Texte à lire:
Loi Pacte, pression réglementaire, traités internationaux, données extra-financières, neutralité carbone, analyse de matérialité, normalisation, ODD, scoring, labels… La notion de développement durable existe depuis 1987 suite au rapport de commission Bruntland à l’ONU mais nous nous sommes appliqués à la complexifier via la RSE depuis 34 ans jusqu’à désintéresser l’entreprise de sa propre performance durable. Comment alors revenir à l’essentiel? Voici 10 points à observer pour se recentrer sur sa performance.
La RSE a été pensée à l’origine pour nourrir les objectifs du développement durable dont le rapport de l’ONU donnait la définition suivante “ un développement qui répond aux besoins du présent sans compromettre la capacité des générations futures à répondre aux leurs”. Un rôle plus proche de la performance que de la norme ou d’une simple responsabilité de “compliance ESG” !
Le premier terme “Responsabilité” de l’acronyme RSE a pesé lourd dans l’inconscient collectif du monde de l’entreprise, il soutient l’idée que cette discipline a été créée pour rendre les dirigeants plus responsables et souligne donc leur potentielle irresponsabilité.
Motivés de la sorte, on peut facilement comprendre pourquoi selon une étude BPI France “seulement 25 % seulement des dirigeants d’ETI sont convaincus que la RSE peut être source de compétitivité tandis que 62% lui reprochent sa lourdeur administrative.”
Pourtant, une étude plus récente de Mc Kinsey souligne que 83% des cadres dirigeants et professionnels de l’investissement pensent qu’un programme ESG apportera plus de valeur aux actionnaires en cinq ans qu’aujourd’hui et qu’ils seraient prêts à payer une prime médiane de 10% aux entreprises investies dans le développement durable.
Il ne faut donc pas jeter le bébé avec l’eau du bain et réhabiliter le développement durable et son bras armé la RSE au service de la performance durable !

Données fournies:
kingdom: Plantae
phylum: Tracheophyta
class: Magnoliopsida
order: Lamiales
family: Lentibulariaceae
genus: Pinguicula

Consigne: Recopiez fidèlement le passage du texte sur la RSE qui commence à « Motivés de la » et se termine à « le développement durable. ».

Réponse:
Motivés de la sorte, on peut facilement comprendre pourquoi selon une étude BPI France “seulement 25 % seulement des dirigeants d’ETI sont convaincus que la RSE peut être source de compétitivité tandis que 62% lui reprochent sa lourdeur administrative.”
Pourtant, une étude plus récente de Mc Kinsey souligne que 83% des cadres dirigeants et professionnels de l’investissement pensent qu’un programme ESG apportera plus de valeur aux actionnaires en cinq ans qu’aujourd’hui et qu’ils seraient prêts à payer une prime médiane de 10% aux entreprises investies dans le développement durable.